Extracted page text data:
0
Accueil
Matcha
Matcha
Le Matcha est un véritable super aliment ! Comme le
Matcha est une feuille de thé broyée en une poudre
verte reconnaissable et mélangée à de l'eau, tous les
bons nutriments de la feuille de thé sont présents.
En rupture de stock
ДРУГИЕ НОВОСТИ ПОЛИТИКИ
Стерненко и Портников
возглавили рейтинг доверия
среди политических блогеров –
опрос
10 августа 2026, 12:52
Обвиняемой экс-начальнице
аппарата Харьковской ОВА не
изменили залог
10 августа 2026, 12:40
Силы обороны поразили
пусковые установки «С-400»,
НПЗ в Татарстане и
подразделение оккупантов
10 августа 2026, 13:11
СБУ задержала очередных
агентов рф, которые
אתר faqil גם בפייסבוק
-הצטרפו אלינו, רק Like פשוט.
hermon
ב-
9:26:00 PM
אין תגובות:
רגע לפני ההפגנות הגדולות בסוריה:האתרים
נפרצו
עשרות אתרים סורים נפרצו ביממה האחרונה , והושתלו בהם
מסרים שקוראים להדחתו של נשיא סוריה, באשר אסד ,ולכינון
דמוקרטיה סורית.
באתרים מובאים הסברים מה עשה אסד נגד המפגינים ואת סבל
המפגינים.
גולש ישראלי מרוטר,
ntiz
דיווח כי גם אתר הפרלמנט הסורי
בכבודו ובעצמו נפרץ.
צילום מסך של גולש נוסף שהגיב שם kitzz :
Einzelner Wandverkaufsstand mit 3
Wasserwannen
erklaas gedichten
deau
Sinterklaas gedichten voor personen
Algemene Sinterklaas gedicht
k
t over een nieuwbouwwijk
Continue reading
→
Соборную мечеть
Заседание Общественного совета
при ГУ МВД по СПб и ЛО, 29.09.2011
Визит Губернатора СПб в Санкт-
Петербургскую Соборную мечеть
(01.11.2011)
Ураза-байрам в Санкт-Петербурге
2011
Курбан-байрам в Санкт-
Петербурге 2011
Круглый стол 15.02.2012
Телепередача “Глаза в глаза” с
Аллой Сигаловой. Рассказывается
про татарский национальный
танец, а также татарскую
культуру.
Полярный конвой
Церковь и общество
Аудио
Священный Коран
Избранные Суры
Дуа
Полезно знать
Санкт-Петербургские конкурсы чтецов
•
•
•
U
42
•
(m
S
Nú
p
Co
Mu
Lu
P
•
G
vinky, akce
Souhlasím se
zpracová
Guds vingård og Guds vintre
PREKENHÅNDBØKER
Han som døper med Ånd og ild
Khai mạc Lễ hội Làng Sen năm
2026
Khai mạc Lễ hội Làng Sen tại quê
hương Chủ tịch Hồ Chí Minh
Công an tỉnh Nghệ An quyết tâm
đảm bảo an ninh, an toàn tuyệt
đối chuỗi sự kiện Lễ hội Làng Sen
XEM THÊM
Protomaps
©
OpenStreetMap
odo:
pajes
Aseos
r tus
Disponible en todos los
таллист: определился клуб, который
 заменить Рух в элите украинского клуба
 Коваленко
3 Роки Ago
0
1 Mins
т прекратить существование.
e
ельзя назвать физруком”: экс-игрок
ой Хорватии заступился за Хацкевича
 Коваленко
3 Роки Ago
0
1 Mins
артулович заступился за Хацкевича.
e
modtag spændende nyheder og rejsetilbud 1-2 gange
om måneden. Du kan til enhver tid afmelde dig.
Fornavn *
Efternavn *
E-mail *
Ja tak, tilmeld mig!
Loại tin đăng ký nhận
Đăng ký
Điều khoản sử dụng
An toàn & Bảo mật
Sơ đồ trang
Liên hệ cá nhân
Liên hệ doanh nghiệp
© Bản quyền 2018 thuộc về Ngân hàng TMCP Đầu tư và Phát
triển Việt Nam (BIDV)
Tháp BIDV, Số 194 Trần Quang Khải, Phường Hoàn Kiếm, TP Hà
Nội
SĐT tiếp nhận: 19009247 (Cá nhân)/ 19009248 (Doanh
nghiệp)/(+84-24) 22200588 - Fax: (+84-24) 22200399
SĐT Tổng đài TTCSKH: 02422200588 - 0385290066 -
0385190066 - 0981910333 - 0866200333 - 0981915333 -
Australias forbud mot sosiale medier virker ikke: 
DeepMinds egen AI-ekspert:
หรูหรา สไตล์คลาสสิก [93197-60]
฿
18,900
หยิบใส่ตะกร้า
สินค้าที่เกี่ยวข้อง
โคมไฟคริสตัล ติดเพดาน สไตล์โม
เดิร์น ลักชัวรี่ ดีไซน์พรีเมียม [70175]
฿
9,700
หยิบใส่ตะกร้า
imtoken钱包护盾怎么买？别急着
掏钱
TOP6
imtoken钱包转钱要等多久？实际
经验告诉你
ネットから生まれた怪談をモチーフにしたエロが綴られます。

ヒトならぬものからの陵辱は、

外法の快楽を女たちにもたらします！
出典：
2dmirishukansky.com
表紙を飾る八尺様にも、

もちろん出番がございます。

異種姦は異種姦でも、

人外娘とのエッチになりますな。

*WORK ORDER*: Quote the records above from their first line through the line containing "hương Chủ tịch Hồ Chí Minh", both ends included.

*EXERCISE OUTPUT*:
0
Accueil
Matcha
Matcha
Le Matcha est un véritable super aliment ! Comme le
Matcha est une feuille de thé broyée en une poudre
verte reconnaissable et mélangée à de l'eau, tous les
bons nutriments de la feuille de thé sont présents.
En rupture de stock
ДРУГИЕ НОВОСТИ ПОЛИТИКИ
Стерненко и Портников
возглавили рейтинг доверия
среди политических блогеров –
опрос
10 августа 2026, 12:52
Обвиняемой экс-начальнице
аппарата Харьковской ОВА не
изменили залог
10 августа 2026, 12:40
Силы обороны поразили
пусковые установки «С-400»,
НПЗ в Татарстане и
подразделение оккупантов
10 августа 2026, 13:11
СБУ задержала очередных
агентов рф, которые
אתר faqil גם בפייסבוק
-הצטרפו אלינו, רק Like פשוט.
hermon
ב-
9:26:00 PM
אין תגובות:
רגע לפני ההפגנות הגדולות בסוריה:האתרים
נפרצו
עשרות אתרים סורים נפרצו ביממה האחרונה , והושתלו בהם
מסרים שקוראים להדחתו של נשיא סוריה, באשר אסד ,ולכינון
דמוקרטיה סורית.
באתרים מובאים הסברים מה עשה אסד נגד המפגינים ואת סבל
המפגינים.
גולש ישראלי מרוטר,
ntiz
דיווח כי גם אתר הפרלמנט הסורי
בכבודו ובעצמו נפרץ.
צילום מסך של גולש נוסף שהגיב שם kitzz :
Einzelner Wandverkaufsstand mit 3
Wasserwannen
erklaas gedichten
deau
Sinterklaas gedichten voor personen
Algemene Sinterklaas gedicht
k
t over een nieuwbouwwijk
Continue reading
→
Соборную мечеть
Заседание Общественного совета
при ГУ МВД по СПб и ЛО, 29.09.2011
Визит Губернатора СПб в Санкт-
Петербургскую Соборную мечеть
(01.11.2011)
Ураза-байрам в Санкт-Петербурге
2011
Курбан-байрам в Санкт-
Петербурге 2011
Круглый стол 15.02.2012
Телепередача “Глаза в глаза” с
Аллой Сигаловой. Рассказывается
про татарский национальный
танец, а также татарскую
культуру.
Полярный конвой
Церковь и общество
Аудио
Священный Коран
Избранные Суры
Дуа
Полезно знать
Санкт-Петербургские конкурсы чтецов
•
•
•
U
42
•
(m
S
Nú
p
Co
Mu
Lu
P
•
G
vinky, akce
Souhlasím se
zpracová
Guds vingård og Guds vintre
PREKENHÅNDBØKER
Han som døper med Ånd og ild
Khai mạc Lễ hội Làng Sen năm
2026
Khai mạc Lễ hội Làng Sen tại quê
hương Chủ tịch Hồ Chí Minh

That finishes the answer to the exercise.